#### Material for this task
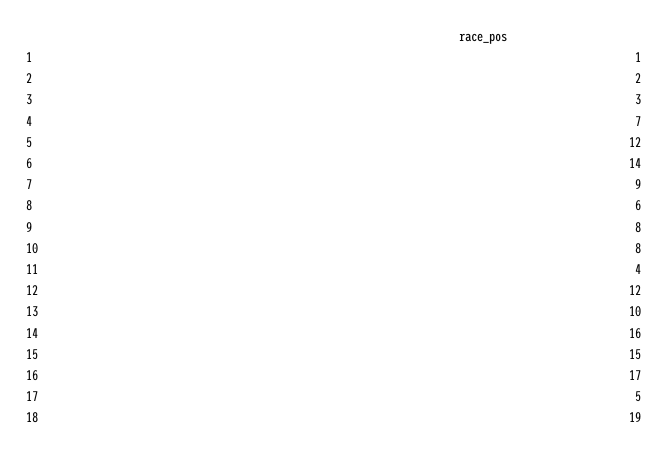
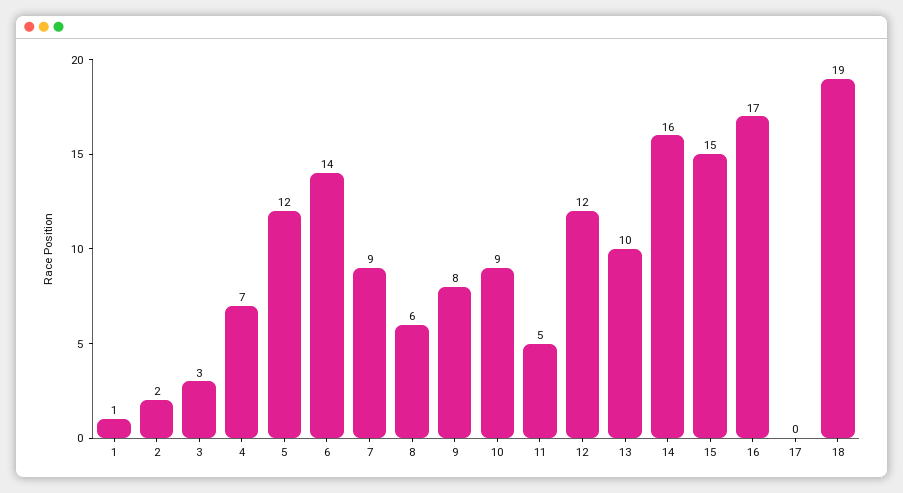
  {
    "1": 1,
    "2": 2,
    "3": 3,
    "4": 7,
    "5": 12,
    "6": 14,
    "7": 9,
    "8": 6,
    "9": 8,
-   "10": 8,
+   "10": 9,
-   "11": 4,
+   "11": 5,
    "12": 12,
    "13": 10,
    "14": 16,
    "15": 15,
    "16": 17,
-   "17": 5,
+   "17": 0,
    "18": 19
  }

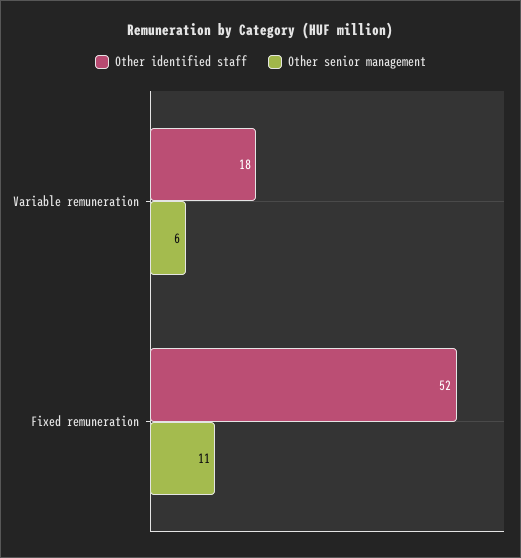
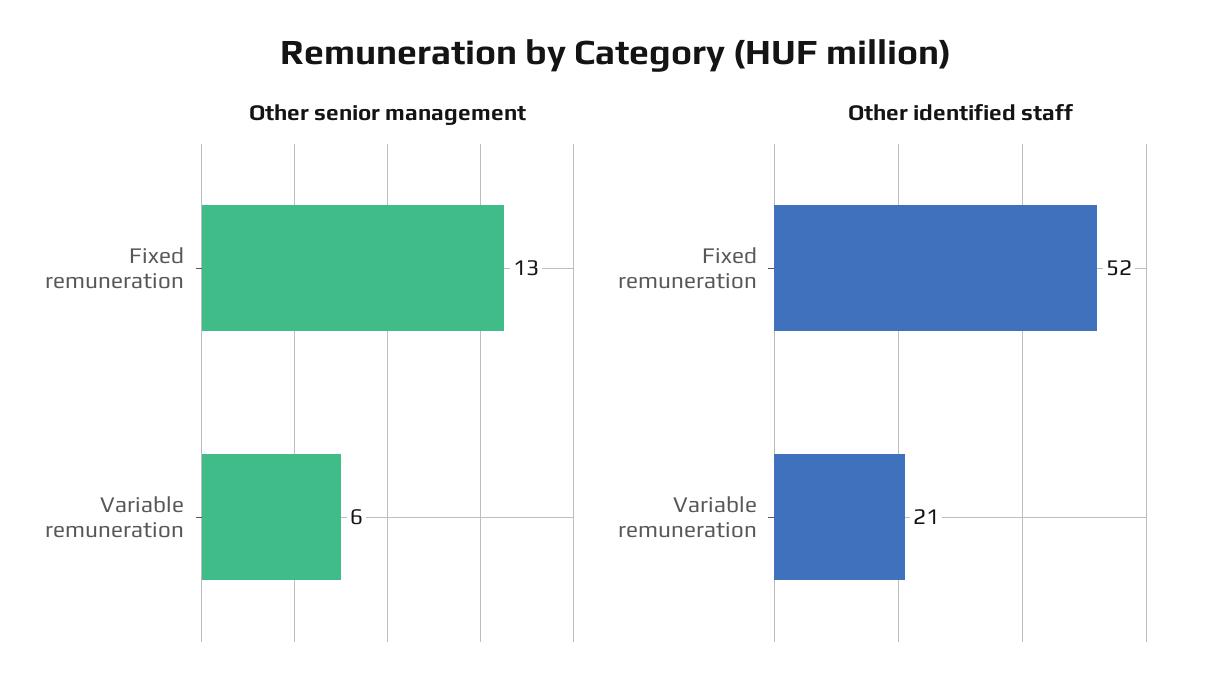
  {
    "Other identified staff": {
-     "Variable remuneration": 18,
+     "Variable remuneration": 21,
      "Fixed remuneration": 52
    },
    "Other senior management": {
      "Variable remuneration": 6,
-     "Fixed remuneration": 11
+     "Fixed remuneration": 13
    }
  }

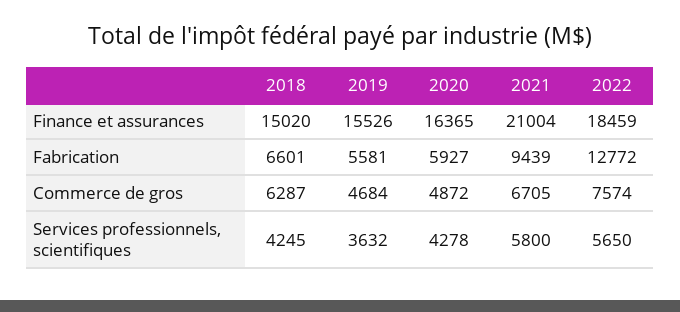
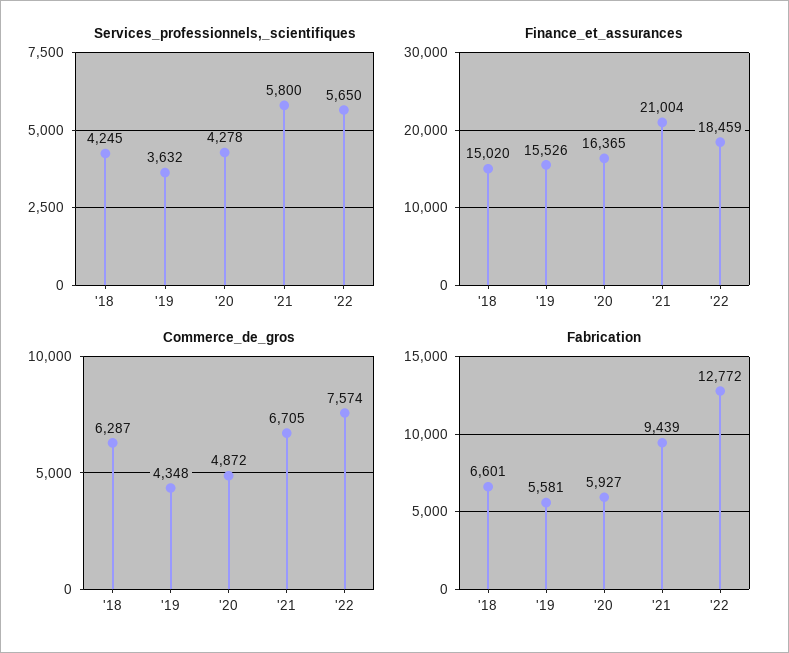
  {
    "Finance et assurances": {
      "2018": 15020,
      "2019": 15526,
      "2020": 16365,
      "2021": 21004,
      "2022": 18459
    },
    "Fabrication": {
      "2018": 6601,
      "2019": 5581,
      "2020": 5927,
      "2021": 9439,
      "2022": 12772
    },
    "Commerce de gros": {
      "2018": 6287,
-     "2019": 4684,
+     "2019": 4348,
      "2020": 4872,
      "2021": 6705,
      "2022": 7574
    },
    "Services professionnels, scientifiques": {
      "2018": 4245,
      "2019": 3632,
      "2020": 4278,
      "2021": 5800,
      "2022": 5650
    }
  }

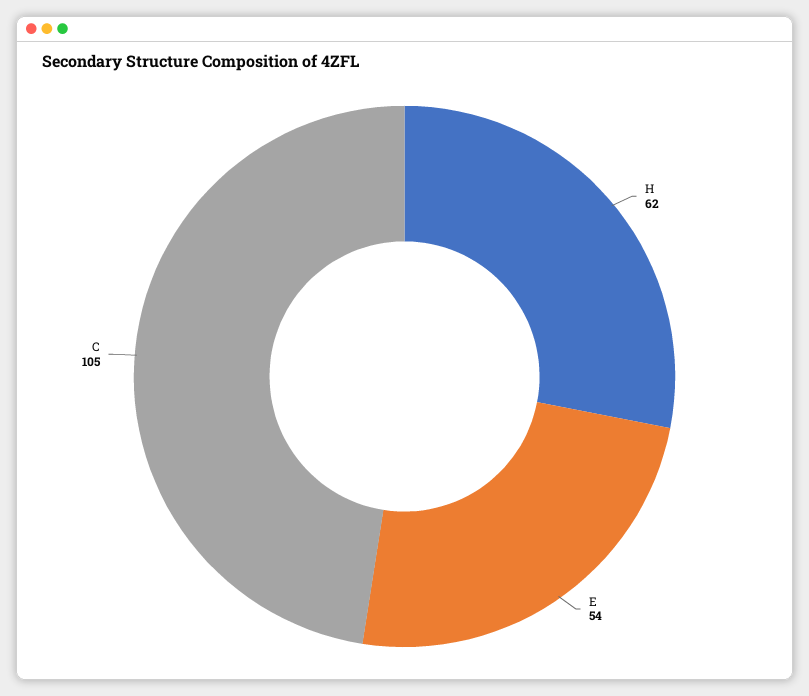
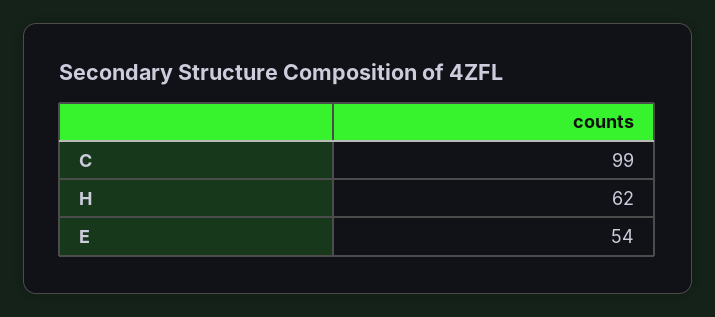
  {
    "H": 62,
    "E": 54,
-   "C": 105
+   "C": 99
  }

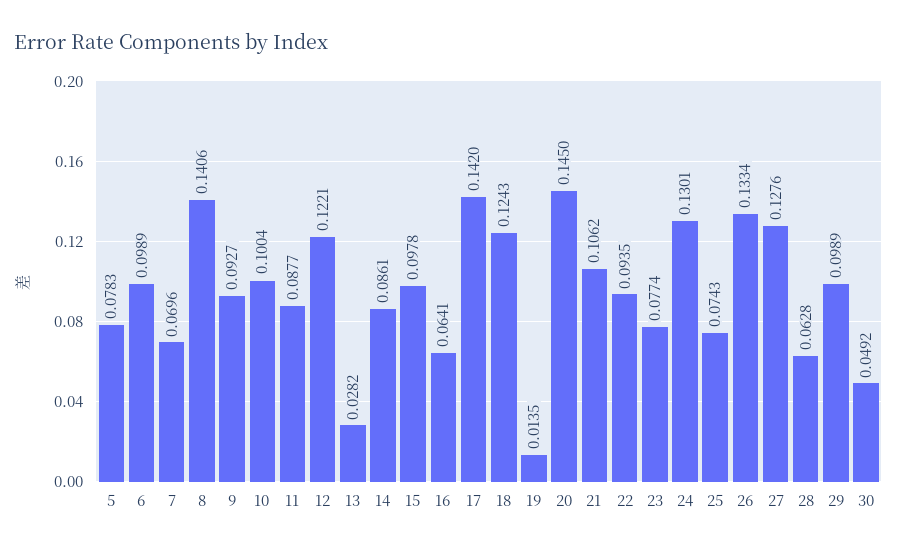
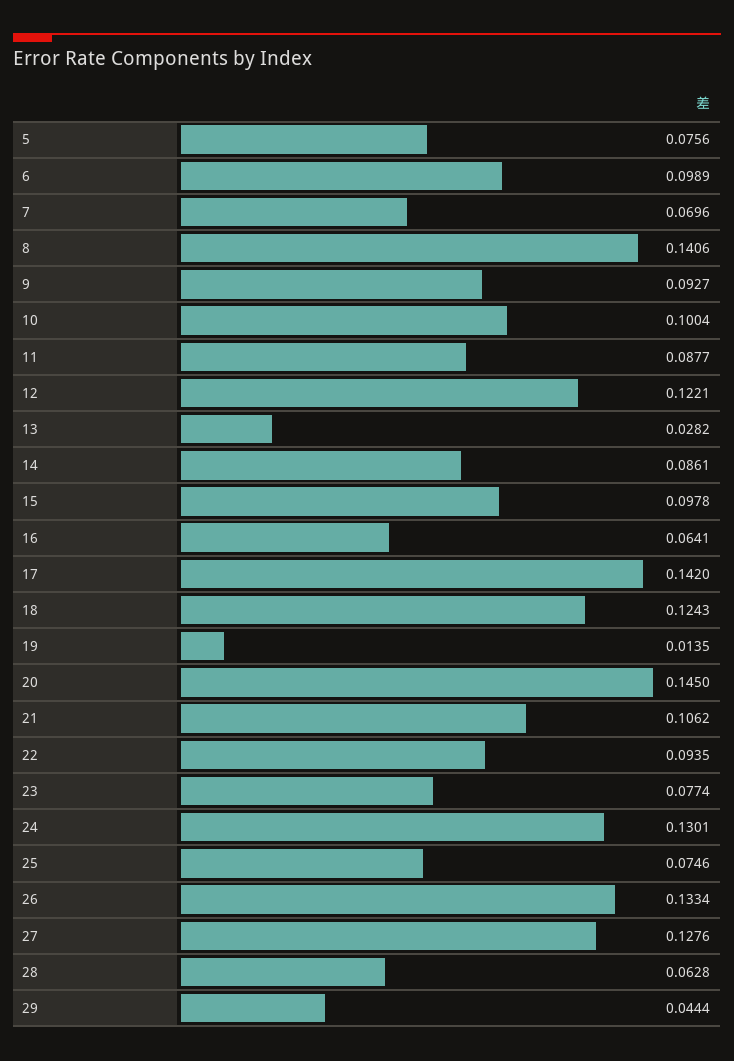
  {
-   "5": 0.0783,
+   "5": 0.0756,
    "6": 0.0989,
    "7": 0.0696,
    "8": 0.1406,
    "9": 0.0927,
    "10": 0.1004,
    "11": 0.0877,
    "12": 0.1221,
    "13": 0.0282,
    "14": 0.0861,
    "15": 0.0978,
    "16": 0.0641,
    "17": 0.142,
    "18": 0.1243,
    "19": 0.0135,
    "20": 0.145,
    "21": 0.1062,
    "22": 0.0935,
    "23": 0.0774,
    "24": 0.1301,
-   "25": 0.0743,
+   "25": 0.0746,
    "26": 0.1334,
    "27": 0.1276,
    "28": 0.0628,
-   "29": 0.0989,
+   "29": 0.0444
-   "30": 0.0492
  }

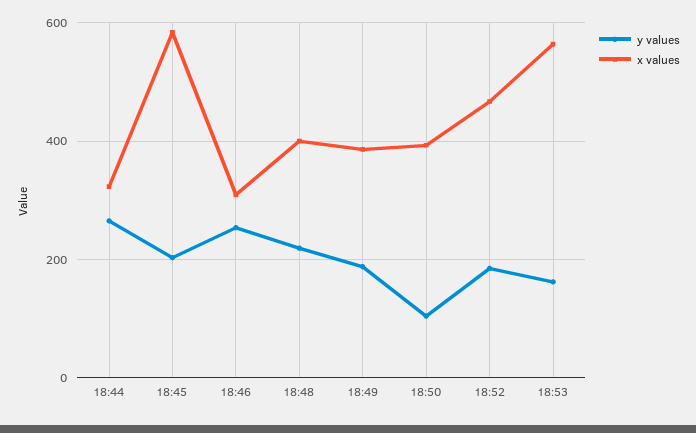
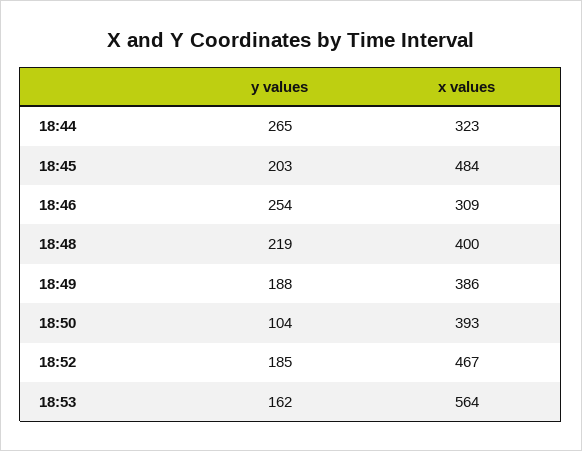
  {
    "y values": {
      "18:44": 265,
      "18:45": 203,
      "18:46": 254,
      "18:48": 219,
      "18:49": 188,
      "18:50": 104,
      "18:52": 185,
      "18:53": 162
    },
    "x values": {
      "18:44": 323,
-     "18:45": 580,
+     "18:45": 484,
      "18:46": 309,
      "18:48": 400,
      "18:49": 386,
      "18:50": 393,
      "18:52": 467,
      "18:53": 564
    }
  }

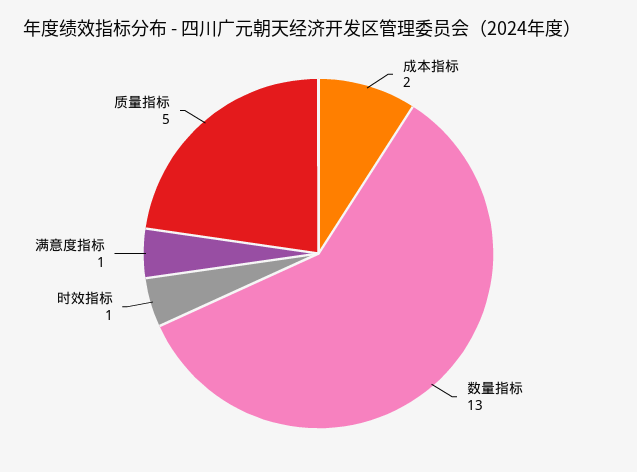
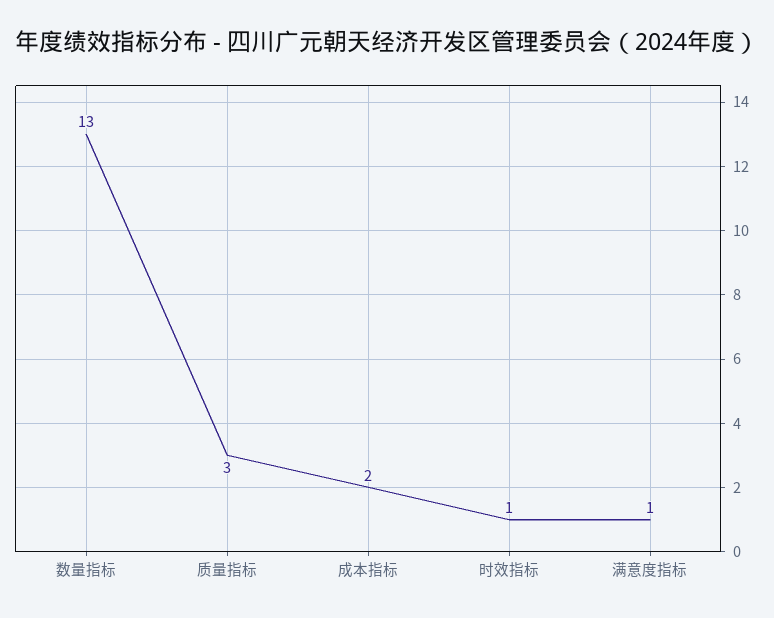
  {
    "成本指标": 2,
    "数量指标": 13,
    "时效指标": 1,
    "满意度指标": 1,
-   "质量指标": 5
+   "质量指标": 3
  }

#### Task
Could you return all of the entries above exactly, without any images?

#### Result of this task
  {
    "1": 1,
    "2": 2,
    "3": 3,
    "4": 7,
    "5": 12,
    "6": 14,
    "7": 9,
    "8": 6,
    "9": 8,
-   "10": 8,
+   "10": 9,
-   "11": 4,
+   "11": 5,
    "12": 12,
    "13": 10,
    "14": 16,
    "15": 15,
    "16": 17,
-   "17": 5,
+   "17": 0,
    "18": 19
  }

  {
    "Other identified staff": {
-     "Variable remuneration": 18,
+     "Variable remuneration": 21,
      "Fixed remuneration": 52
    },
    "Other senior management": {
      "Variable remuneration": 6,
-     "Fixed remuneration": 11
+     "Fixed remuneration": 13
    }
  }

  {
    "Finance et assurances": {
      "2018": 15020,
      "2019": 15526,
      "2020": 16365,
      "2021": 21004,
      "2022": 18459
    },
    "Fabrication": {
      "2018": 6601,
      "2019": 5581,
      "2020": 5927,
      "2021": 9439,
      "2022": 12772
    },
    "Commerce de gros": {
      "2018": 6287,
-     "2019": 4684,
+     "2019": 4348,
      "2020": 4872,
      "2021": 6705,
      "2022": 7574
    },
    "Services professionnels, scientifiques": {
      "2018": 4245,
      "2019": 3632,
      "2020": 4278,
      "2021": 5800,
      "2022": 5650
    }
  }

  {
    "H": 62,
    "E": 54,
-   "C": 105
+   "C": 99
  }

  {
-   "5": 0.0783,
+   "5": 0.0756,
    "6": 0.0989,
    "7": 0.0696,
    "8": 0.1406,
    "9": 0.0927,
    "10": 0.1004,
    "11": 0.0877,
    "12": 0.1221,
    "13": 0.0282,
    "14": 0.0861,
    "15": 0.0978,
    "16": 0.0641,
    "17": 0.142,
    "18": 0.1243,
    "19": 0.0135,
    "20": 0.145,
    "21": 0.1062,
    "22": 0.0935,
    "23": 0.0774,
    "24": 0.1301,
-   "25": 0.0743,
+   "25": 0.0746,
    "26": 0.1334,
    "27": 0.1276,
    "28": 0.0628,
-   "29": 0.0989,
+   "29": 0.0444
-   "30": 0.0492
  }

  {
    "y values": {
      "18:44": 265,
      "18:45": 203,
      "18:46": 254,
      "18:48": 219,
      "18:49": 188,
      "18:50": 104,
      "18:52": 185,
      "18:53": 162
    },
    "x values": {
      "18:44": 323,
-     "18:45": 580,
+     "18:45": 484,
      "18:46": 309,
      "18:48": 400,
      "18:49": 386,
      "18:50": 393,
      "18:52": 467,
      "18:53": 564
    }
  }

  {
    "成本指标": 2,
    "数量指标": 13,
    "时效指标": 1,
    "满意度指标": 1,
-   "质量指标": 5
+   "质量指标": 3
  }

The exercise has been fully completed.